The US withdrawal has left Russia the power-broker in the area, Alan Makovsky, a fellow at the Center for a New American Security, advised Kurdistan 24.

Russia has ties with all the relevant parties: Turkey, Syria, and the Kurds. It also has ties with Iran. Moscow uses its influence with one, as leverage over the others, while it portrays the US as an unreliable partner, citing its betrayal of the Kurds.

Read More: Russia ready to mediate between Kurds, Damascus: Sergey Lavrov

On Tuesday, the same day that the ceasefire expires, Erdogan is meeting with Russian President Vladimir Putin in the Black Sea resort of Sochi.

In insulting and brutal language, Erdogan has threatened the SDF that if it does not withdraw from the safe zone, according to the agreed schedule, “We will start where we left off and continue to crush the terrorists’ heads.”

But what area does Erdogan think the SDF must withdraw from?

On Monday, in advance of his meeting with Putin, Erdogan said he would “take the necessary steps” after the meeting. That gives Moscow leverage, and one of Russia’s key aims is to undermine US influence in the region.

As Rep. Will Hurd (R, Texas) complained, “Our adversaries, like Iran, Russia, Turkey,” are “playing chess,” while “this administration is playing checkers.”

In short, the White House does not appear to have any strategy. Trump, himself, essentially said last week, when he met with the leadership of Congress, that his decision is driven by domestic politics: fulfilling a campaign pledge to “bring the troops home.”

Strong Opposition

That decision precipitated extraordinarily strong opposition, both from Congress, Republicans, as well as Democrats, and the US military. Sen. Lindsey Graham (R, South Carolina), ordinarily a close Trump ally, called it “the most screwed-up decision I’ve seen since I’ve been in Congress.”

Read More: Trump undercuts US envoys on eve of trip to Turkey, while Congress censures Trump on Syria withdrawal

Gen. Joseph Votel, recently retired as CENTCOM commander, complained in The Atlantic, after the White House’s Oct. 6 troop withdrawal announcement, of the “abrupt policy decision,” which was “made without consulting US allies or senior US military leadership.”

“This policy abandonment threatens to undo five years’ worth of fighting against ISIS and will severely damage American credibility and reliability in any future fights where we need strong allies,” Votel stated.

Nor did Thursday’s ceasefire agreement, 11 days after the original announcement, diminish the complaints coming from the US military.

“Those serving in Syria,” The Washington Post reported on Saturday, view the ceasefire deal as “a total capitulation” to Turkey, and “they are livid.”
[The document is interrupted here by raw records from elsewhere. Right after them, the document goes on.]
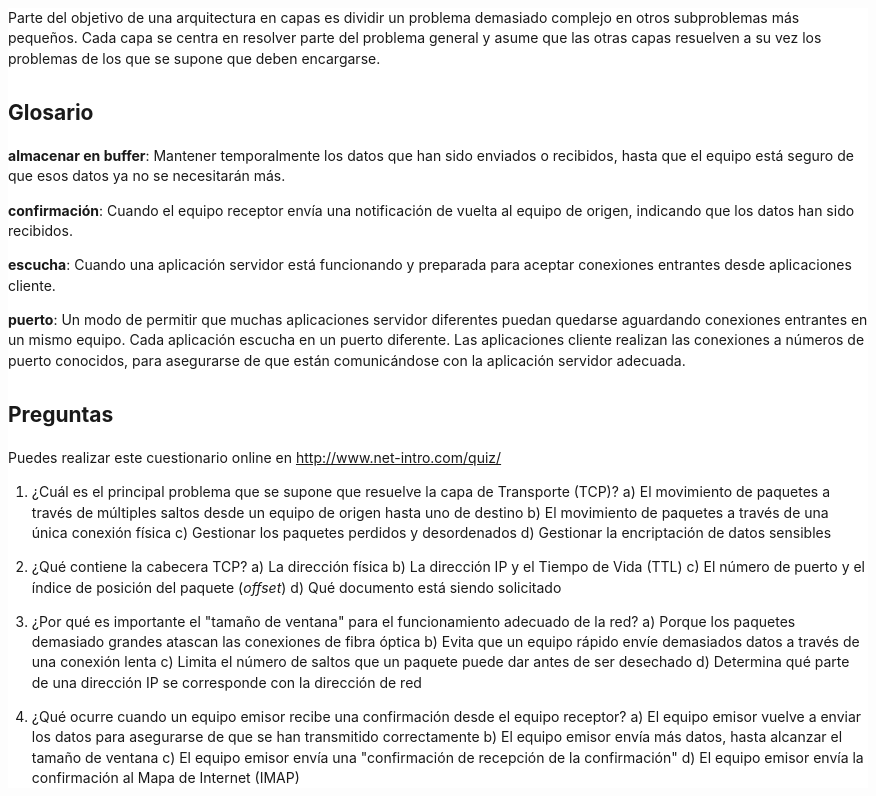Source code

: Parte del objetivo de una arquitectura en capas es dividir un problema demasiado
complejo en otros subproblemas más pequeños. Cada capa se centra en resolver parte
del problema general y asume que las otras capas resuelven a su vez los problemas
de los que se supone que deben encargarse.

Glosario
--------

**almacenar en buffer**: Mantener temporalmente los datos que han sido enviados o
recibidos, hasta que el equipo está seguro de que esos datos ya no se necesitarán más.

**confirmación**: Cuando el equipo receptor envía una notificación de vuelta al
equipo de origen, indicando que los datos han sido recibidos.

**escucha**: Cuando una aplicación servidor está funcionando y preparada para
aceptar conexiones entrantes desde aplicaciones cliente.

**puerto**: Un modo de permitir que muchas aplicaciones servidor diferentes puedan
quedarse aguardando conexiones entrantes en un mismo equipo. Cada aplicación escucha en
un puerto diferente. Las aplicaciones cliente realizan las conexiones a números de
puerto conocidos, para asegurarse de que están comunicándose con la aplicación servidor
adecuada.



Preguntas
---------

Puedes realizar este cuestionario online en http://www.net-intro.com/quiz/

1. ¿Cuál es el principal problema que se supone que resuelve la capa de
Transporte (TCP)?
a) El movimiento de paquetes a través de múltiples saltos desde un equipo de origen
hasta uno de destino
b) El movimiento de paquetes a través de una única conexión física
c) Gestionar los paquetes perdidos y desordenados
d) Gestionar la encriptación de datos sensibles

2. ¿Qué contiene la cabecera TCP?
a) La dirección física
b) La dirección IP y el Tiempo de Vida (TTL)
c) El número de puerto y el índice de posición del paquete (*offset*)
d) Qué documento está siendo solicitado

3. ¿Por qué es importante el "tamaño de ventana" para el funcionamiento adecuado de
la red?
a) Porque los paquetes demasiado grandes atascan las conexiones de fibra óptica
b) Evita que un equipo rápido envíe demasiados datos a través de una conexión lenta
c) Limita el número de saltos que un paquete puede dar antes de ser desechado
d) Determina qué parte de una dirección IP se corresponde con la dirección de red

4. ¿Qué ocurre cuando un equipo emisor recibe una confirmación desde el equipo
receptor?
a) El equipo emisor vuelve a enviar los datos para asegurarse de que se han
transmitido correctamente
b) El equipo emisor envía más datos, hasta alcanzar el tamaño de ventana
c) El equipo emisor envía una "confirmación de recepción de la confirmación"
d) El equipo emisor envía la confirmación al Mapa de Internet (IMAP)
Indeed, as an informed source told Kurdistan 24, senior officers in JSOC (Joint Special Operations Command), an elite force that has been fighting the Islamic State in Syria and Iraq, “vigorously advised” Trump that a full US withdrawal from Syria “would revive ISIS and present an existential threat.”

So US officials began to signal yet another policy shift. On Sunday evening, The New York Times reported that Trump “is leaning in favor of a new Pentagon plan to keep a small contingent of American troops in eastern Syria, perhaps numbering about 200.”

However, it was unclear on Monday that Trump was fully on board, as he simultaneously said he would maintain control of the oil fields in eastern Syria and “I don’t want to leave troops there,” adding, “we never agreed to protect the Kurds for the rest of their lives.”

Nicholas Heras, a Fellow at the Center for a New American Security, expressed his doubts as to whether the new plan will prove viable. “It’s tantamount to the US trying to hold down a rump oil sheikhdom in eastern Syria, which is crawling with ISIS sleeper cells,” Heras told Kurdistan 24.

Col. Norvell DeAtkine (US Army, retired), who long taught the Middle East at Ft. Bragg, told Kurdistan 24 that he could not recall a decision about a US military deployment that shifted so frequently, with “so many twists and turns, that it is hard to track” what the US is doing and why.

“This doesn’t seem to fit within the parameters of how we ordinarily plan and conduct military operations,” DeAtkine said.